Procede à primeira alteração à Lei Tutelar Educativa, aprovada em anexo à Lei n.º 166/99, de 14 de setembro

 

 

Lusa

A nova Lei Tutelar Educativa eleva de três para seis meses a duração mínima da medida de internamento em regime aberto e semiaberto, mantendo-se a duração máxima em dois anos.

Publicado hoje em Diário da República, o novo regime jurídico determina o “cúmulo jurídico” quando for aplicada “mais do que uma medida de internamento ao mesmo menor, sem que se encontre integralmente cumprida uma delas”.

Os serviços de reinserção social podem celebrar acordos de cooperação com entidades particulares, sem fins lucrativos, com experiência reconhecida na área da delinquência juvenil, para a execução de internamentos em regime aberto, semiaberto e fechado.

Segundo a nova legislação, podem ser criadas, em termos a definir por decreto–lei, unidades residenciais de transição destinadas a jovens saídos de centro educativo, refere a nova lei, que entra em vigor a 15 de fevereiro.

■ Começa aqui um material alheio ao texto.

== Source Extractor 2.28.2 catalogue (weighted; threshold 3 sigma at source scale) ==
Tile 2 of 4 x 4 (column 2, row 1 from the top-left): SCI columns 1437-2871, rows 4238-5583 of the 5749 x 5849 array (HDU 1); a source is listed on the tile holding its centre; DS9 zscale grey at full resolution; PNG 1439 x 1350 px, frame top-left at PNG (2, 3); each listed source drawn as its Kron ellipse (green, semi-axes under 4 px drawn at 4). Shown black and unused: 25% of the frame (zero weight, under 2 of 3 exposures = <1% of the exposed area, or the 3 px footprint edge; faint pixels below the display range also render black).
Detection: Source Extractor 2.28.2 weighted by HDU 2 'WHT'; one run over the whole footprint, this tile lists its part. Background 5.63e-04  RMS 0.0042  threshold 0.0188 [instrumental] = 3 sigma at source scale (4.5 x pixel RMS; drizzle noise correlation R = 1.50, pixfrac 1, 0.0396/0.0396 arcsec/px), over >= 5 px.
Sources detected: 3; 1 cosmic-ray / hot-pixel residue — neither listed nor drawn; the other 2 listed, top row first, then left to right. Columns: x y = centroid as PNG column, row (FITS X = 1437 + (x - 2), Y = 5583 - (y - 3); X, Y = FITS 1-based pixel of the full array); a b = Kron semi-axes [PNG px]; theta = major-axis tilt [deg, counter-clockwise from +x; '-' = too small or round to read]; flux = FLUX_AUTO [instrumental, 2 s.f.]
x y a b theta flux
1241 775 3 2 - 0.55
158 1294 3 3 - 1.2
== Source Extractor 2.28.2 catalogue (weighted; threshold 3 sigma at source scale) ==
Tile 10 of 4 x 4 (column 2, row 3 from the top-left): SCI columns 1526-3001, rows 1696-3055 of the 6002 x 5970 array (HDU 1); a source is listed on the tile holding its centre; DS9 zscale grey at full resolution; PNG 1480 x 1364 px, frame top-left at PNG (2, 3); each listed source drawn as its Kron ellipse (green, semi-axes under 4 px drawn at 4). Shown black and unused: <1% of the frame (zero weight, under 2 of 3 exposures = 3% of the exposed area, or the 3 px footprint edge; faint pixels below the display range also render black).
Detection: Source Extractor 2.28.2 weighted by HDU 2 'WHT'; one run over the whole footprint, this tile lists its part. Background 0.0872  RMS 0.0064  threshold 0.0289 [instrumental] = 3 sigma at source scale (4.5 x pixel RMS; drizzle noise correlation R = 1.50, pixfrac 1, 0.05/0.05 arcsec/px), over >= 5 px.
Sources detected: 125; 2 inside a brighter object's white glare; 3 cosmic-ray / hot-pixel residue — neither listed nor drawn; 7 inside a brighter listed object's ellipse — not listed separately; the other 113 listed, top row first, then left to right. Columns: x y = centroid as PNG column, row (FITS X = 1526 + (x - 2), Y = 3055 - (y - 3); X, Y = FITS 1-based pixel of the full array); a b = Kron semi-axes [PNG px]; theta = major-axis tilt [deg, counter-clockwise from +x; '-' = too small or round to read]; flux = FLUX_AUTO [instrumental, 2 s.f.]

A Lei Tutelar Educativa aplica-se a jovens com idades entre os 12 e os 16 anos, que pratiquem um facto qualificado pela lei como crime e apresentem necessidades de educação para o direito.

Embora o regime jurídico diferencie crianças em perigo de jovens autores da prática de factos qualificados pela lei penal como crime, existem pontes de ligação entre a Lei Tutelar Educativa e a Lei de Proteção de Crianças e Jovens em Perigo

É o Ministério Público que assegura essa ligação cabendo-lhe, em qualquer fase do processo tutelar educativo, participar às entidades competentes a situação do jovem que careça de proteção social e requerer a aplicação de medidas de proteção.

A primeira alteração à Lei Tutelar Educativa foi aprovada e promulgada no passado dia 05 de janeiro e referendada pelo Presidente da República, Cavaco Silva, dois dias depois.

A nova legislação (n.º 4/2015) vem substituir a lei número 166/99 de 14 de setembro.